[[ Given data open ]]

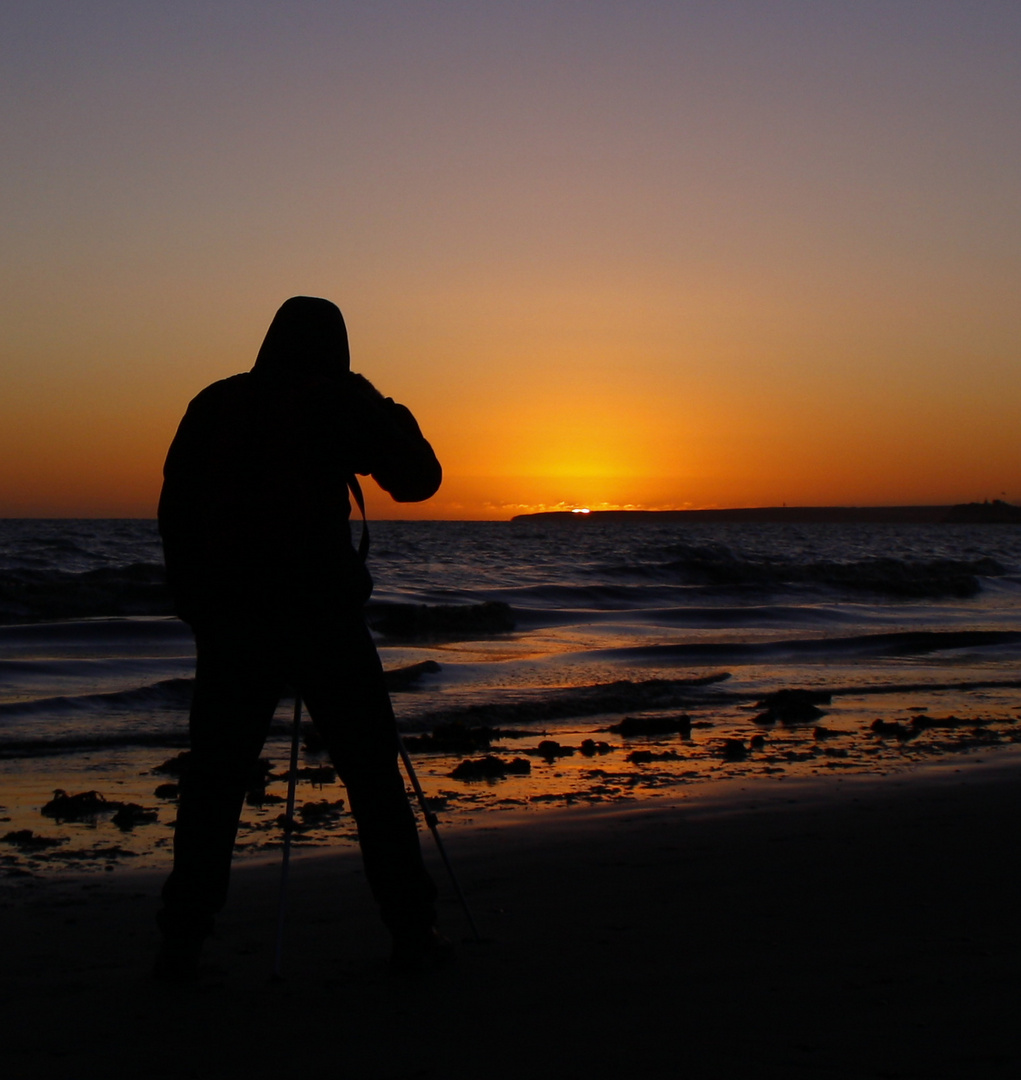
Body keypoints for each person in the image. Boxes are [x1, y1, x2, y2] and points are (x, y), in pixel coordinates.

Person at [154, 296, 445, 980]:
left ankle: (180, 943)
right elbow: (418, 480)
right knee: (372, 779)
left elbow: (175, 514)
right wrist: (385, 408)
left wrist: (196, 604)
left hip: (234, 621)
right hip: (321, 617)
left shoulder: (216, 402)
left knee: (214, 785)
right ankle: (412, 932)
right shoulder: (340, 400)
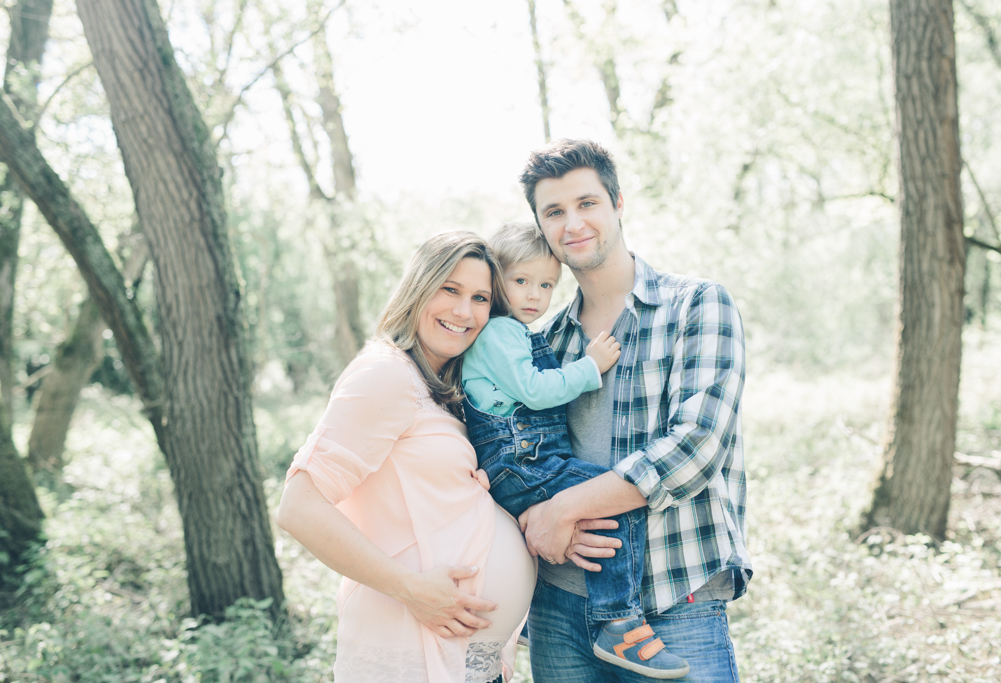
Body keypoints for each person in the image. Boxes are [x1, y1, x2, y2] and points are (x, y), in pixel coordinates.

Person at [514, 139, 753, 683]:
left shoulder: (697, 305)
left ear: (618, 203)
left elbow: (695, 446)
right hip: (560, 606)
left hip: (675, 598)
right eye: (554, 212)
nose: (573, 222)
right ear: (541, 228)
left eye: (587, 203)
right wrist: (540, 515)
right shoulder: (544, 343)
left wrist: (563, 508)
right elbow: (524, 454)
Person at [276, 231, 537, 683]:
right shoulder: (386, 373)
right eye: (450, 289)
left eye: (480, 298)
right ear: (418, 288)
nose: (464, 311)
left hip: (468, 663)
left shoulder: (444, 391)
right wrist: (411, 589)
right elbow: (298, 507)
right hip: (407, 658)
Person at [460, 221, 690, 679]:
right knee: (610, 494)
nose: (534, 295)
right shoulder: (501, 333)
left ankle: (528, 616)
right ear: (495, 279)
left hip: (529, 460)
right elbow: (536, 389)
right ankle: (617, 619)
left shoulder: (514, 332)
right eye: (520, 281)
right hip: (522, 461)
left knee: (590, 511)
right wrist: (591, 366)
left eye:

[[ Given data closed ]]

# [Assignment]
An exact copy of the line containing "left wrist: (563, 508)" and all lines after it, through the last line of the entries, is the required answer.

# [Finished exercise]
left wrist: (563, 508)
right elbow: (524, 454)
Person at [276, 231, 537, 683]:
right shoulder: (386, 373)
right eye: (450, 289)
left eye: (480, 298)
right ear: (418, 288)
nose: (464, 311)
left hip: (468, 663)
left shoulder: (444, 391)
right wrist: (411, 589)
right elbow: (298, 507)
right hip: (407, 658)
Person at [460, 221, 690, 679]:
right knee: (610, 494)
nose: (534, 295)
right shoulder: (501, 333)
left ankle: (528, 616)
right ear: (495, 279)
left hip: (529, 460)
right elbow: (536, 389)
right ankle: (617, 619)
left shoulder: (514, 332)
right eye: (520, 281)
right hip: (522, 461)
left knee: (590, 511)
right wrist: (591, 366)
left eye:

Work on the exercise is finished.